◆ HOW TO COMPLETE THIS TASK
Among the entries that follow, the required portion opens with the line containing "November 7, 2019 from 4:00 to 6:00 p.m." and closes with the line containing "Future public workshops". Give that portion again exactly, and nothing else.

◆ DATA SUPPLIED
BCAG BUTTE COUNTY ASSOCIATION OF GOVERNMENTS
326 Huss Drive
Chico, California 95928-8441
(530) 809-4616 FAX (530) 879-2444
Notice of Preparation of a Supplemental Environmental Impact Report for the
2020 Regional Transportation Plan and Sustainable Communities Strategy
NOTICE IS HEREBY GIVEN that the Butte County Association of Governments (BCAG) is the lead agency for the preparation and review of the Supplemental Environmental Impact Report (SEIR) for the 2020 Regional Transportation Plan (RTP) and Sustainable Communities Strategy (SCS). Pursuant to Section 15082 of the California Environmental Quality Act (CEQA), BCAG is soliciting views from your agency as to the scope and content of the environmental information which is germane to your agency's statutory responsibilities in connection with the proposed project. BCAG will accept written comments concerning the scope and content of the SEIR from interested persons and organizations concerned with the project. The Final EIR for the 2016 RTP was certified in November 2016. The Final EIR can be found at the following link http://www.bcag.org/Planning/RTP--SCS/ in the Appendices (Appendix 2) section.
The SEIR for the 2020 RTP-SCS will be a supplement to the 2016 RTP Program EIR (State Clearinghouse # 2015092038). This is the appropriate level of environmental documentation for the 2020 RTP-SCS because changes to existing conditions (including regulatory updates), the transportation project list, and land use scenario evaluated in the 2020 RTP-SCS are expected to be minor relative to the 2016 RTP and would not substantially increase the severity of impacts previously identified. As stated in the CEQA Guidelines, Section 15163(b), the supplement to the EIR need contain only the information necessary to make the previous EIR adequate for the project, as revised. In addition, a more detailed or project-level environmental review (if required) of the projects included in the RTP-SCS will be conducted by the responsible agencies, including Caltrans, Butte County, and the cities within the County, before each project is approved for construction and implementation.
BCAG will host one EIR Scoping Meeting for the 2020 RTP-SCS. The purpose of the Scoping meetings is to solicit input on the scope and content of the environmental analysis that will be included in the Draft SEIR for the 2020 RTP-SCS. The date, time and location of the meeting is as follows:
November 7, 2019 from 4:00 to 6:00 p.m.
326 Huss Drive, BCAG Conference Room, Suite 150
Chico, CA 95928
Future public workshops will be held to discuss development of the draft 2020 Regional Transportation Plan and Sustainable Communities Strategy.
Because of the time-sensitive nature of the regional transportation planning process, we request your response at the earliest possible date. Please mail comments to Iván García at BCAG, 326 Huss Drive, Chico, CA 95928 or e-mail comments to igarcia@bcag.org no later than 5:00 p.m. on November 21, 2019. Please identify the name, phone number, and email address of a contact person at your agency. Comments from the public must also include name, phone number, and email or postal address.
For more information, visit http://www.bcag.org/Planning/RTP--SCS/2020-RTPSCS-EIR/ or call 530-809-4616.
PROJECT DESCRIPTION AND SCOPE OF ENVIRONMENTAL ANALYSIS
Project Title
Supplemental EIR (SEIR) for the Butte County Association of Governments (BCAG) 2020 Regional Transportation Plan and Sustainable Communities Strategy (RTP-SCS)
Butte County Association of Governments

◆ ANSWER SECTION
November 7, 2019 from 4:00 to 6:00 p.m.
326 Huss Drive, BCAG Conference Room, Suite 150
Chico, CA 95928
Future public workshops will be held to discuss development of the draft 2020 Regional Transportation Plan and Sustainable Communities Strategy.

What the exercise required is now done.